El debutante Antonio Giménez Rico toma al protagonista y el ambiente de Plácido (Luis G. Berlanga, 1961) para intentar con El hueso (1967) una sátira del inmovilismo en una ciudad de provincias. El macguffin es un huesecillo de la mano izquierda de don Nuño el Batallador, el héroe medieval local, que los franceses se llevaron a Burdeos durante la Guerra de Independencia. Antonio Fernández (Cassen), periodista encargado de reelaborar sueltos inofensivos de los periódicos extranjeros, da con la noticia y todas las fuerzas vivas de la ciudad se ponen en marcha para recuperarlo. El alcalde (José Franco), el director del periódico (José María Caffarel), el cronista de la villa (José Orjas) y la presidenta de las damas de don Nuño (Consuelo Borque) confiarán en él para llevar adelante la operación de restitución de la reliquia y sus correspondientes festejos. Antonio ve en esta circunstancia la ocasión de mejorar de posición ante el desdén de la hija del alcalde (Charo López), una chica moderna y desinhibida, que es metáfora diáfana de un futuro al que Antonio parece dispuesto a renunciar con tal de ser nombrado hijo predilecto de la ciudad. Por momentos, la película parece suscribir al pie de la letra la teoría zavattiniana del pedinamento y la cámara sigue con largos movimientos los recorridos del protagonista por la ciudad. Con la colaboración del músico Carmelo Bernaola, Giménez Rico organiza una representación burlesca de zarzuela y satiriza la canción comprometida al hacer interpretar a la prostituta local (Florinda Chico) el Aleluya de Luis Eduardo Aute. El resultado es una sátira con muy poco mordiente, que empalidece aún más al compararla con su evidente modelo.

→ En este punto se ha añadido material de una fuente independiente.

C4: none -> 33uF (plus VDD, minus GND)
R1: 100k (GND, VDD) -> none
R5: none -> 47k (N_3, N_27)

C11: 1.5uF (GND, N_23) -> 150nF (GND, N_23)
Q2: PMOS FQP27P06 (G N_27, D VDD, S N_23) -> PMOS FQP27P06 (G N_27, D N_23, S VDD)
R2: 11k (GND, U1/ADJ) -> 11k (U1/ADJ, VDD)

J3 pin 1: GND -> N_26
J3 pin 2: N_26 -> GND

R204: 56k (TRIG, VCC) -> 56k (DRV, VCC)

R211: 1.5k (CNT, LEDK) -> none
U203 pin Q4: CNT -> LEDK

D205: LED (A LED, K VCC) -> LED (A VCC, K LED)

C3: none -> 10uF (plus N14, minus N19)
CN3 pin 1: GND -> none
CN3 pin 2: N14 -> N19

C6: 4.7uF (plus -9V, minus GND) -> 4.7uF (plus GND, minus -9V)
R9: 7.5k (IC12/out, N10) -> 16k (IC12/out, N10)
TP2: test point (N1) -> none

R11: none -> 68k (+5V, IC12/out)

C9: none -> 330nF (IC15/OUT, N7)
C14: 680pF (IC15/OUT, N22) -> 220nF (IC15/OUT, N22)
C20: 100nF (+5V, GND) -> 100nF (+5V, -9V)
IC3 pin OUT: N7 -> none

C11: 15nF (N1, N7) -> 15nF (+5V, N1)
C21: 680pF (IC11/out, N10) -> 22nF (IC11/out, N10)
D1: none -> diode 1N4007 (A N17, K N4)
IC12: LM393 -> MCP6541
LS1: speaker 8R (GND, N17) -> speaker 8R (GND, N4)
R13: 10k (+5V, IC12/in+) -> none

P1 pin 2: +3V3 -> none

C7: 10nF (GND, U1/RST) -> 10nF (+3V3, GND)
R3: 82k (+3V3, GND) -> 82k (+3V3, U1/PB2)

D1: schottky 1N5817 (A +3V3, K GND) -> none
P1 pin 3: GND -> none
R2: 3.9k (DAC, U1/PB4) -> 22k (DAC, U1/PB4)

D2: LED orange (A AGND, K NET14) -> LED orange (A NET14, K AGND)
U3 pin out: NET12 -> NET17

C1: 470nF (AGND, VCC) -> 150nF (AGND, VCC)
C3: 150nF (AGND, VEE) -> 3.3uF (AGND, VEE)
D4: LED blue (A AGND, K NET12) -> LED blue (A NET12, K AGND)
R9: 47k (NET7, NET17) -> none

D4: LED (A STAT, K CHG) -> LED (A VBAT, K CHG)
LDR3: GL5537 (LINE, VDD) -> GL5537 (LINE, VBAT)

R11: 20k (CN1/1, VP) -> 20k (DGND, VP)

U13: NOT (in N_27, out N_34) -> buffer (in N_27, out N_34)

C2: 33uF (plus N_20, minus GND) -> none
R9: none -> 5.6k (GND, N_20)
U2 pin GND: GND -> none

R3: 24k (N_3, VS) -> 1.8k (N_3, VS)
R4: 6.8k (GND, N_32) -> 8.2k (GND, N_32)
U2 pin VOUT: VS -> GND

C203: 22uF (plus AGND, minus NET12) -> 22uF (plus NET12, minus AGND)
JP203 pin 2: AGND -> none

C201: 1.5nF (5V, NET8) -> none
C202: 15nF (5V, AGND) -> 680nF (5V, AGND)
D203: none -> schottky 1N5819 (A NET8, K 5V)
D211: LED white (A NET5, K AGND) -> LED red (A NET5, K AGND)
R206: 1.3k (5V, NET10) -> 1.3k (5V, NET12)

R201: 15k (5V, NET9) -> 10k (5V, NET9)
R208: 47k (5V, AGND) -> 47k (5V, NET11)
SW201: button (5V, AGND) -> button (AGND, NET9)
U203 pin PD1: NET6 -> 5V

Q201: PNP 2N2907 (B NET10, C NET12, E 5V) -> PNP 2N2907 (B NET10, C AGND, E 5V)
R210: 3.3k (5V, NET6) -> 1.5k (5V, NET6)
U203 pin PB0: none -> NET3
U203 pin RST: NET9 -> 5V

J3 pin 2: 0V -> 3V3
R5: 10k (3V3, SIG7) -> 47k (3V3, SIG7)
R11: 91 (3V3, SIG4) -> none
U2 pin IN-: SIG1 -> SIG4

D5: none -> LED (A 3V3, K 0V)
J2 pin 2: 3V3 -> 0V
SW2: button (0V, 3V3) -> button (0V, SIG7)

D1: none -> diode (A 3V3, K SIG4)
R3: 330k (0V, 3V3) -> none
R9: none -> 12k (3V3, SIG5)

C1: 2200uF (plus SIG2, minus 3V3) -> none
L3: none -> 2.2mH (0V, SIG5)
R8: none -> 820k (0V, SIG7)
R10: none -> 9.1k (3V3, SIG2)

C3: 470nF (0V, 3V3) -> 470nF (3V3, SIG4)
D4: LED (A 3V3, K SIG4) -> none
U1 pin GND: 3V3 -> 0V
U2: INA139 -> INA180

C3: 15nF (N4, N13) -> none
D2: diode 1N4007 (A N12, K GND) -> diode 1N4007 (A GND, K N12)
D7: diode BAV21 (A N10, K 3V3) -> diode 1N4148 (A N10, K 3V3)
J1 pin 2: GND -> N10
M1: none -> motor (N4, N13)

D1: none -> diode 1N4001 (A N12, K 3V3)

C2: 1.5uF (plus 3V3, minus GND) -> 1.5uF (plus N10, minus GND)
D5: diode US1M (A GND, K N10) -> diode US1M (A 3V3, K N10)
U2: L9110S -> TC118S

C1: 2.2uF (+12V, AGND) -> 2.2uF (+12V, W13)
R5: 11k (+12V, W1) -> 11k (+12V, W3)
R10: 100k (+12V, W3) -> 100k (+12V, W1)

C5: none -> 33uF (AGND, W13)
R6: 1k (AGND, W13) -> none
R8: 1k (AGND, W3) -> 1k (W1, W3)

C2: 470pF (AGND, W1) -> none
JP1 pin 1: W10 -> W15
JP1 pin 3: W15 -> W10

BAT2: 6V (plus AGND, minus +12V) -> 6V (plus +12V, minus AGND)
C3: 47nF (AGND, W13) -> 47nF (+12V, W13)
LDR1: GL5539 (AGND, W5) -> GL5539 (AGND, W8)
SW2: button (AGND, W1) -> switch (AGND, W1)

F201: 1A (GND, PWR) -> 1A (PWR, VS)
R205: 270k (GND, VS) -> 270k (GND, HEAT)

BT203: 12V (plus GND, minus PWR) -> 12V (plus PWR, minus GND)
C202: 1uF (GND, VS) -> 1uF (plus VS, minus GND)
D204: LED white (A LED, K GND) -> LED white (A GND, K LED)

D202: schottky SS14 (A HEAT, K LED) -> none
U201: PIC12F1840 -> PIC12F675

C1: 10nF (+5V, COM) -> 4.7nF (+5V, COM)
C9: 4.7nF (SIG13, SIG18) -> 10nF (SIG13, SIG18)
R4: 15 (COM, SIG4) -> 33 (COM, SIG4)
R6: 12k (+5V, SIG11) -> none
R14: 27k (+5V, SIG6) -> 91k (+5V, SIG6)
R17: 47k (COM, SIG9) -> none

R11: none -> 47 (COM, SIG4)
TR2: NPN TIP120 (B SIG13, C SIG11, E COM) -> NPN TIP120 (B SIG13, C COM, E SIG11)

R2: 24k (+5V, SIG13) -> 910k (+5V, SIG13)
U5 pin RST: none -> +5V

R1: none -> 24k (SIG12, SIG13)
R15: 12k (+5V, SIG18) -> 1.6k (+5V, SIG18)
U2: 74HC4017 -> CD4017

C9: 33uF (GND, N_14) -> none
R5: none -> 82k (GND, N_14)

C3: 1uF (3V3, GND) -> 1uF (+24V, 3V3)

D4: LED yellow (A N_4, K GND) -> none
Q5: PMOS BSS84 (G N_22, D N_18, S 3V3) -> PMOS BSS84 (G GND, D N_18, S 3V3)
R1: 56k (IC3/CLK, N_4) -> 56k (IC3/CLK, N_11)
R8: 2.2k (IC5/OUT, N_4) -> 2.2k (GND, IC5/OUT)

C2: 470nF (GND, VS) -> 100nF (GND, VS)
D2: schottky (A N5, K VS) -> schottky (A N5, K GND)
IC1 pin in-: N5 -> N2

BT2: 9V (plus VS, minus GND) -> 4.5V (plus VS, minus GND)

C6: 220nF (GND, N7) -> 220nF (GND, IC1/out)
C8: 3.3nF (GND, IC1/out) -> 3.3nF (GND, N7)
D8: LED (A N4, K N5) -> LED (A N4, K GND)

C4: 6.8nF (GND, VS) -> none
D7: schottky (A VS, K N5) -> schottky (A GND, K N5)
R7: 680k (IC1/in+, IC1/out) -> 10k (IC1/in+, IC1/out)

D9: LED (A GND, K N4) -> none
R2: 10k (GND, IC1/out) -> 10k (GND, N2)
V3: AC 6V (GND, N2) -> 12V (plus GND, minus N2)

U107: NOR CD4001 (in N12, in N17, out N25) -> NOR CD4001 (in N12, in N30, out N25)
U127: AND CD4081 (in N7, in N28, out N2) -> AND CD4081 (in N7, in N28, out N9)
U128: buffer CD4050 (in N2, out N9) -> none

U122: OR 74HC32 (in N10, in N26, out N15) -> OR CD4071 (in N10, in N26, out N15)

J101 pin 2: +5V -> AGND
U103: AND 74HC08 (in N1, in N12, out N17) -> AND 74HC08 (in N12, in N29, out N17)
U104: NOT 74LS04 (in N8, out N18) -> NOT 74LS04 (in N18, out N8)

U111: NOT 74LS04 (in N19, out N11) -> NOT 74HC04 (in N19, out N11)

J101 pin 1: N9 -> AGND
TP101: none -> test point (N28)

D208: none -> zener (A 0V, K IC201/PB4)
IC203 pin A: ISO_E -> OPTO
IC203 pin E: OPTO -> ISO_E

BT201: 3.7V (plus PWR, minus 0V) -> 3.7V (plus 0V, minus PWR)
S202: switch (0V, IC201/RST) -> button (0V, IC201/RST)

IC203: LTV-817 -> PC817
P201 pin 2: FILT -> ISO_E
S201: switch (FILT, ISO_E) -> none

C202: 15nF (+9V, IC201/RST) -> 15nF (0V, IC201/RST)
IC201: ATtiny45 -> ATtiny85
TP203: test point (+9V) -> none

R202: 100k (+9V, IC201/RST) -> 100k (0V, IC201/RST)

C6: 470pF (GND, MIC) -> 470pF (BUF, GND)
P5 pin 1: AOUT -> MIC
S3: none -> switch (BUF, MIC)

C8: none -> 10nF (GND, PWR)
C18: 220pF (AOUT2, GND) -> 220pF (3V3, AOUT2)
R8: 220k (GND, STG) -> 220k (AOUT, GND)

Todavía en Vente a ligar al Oeste (Pedro Lazaga, 1972) podemos encontrar la idea de los americanos que “vienen a España gordos y sanos”, sólo que ahora los dólares no provienen de los acuerdos militares y comerciales de 1953, sino de la industria cinematográfica que ha convertido Almería en escenario privilegiado de las producciones internacionales.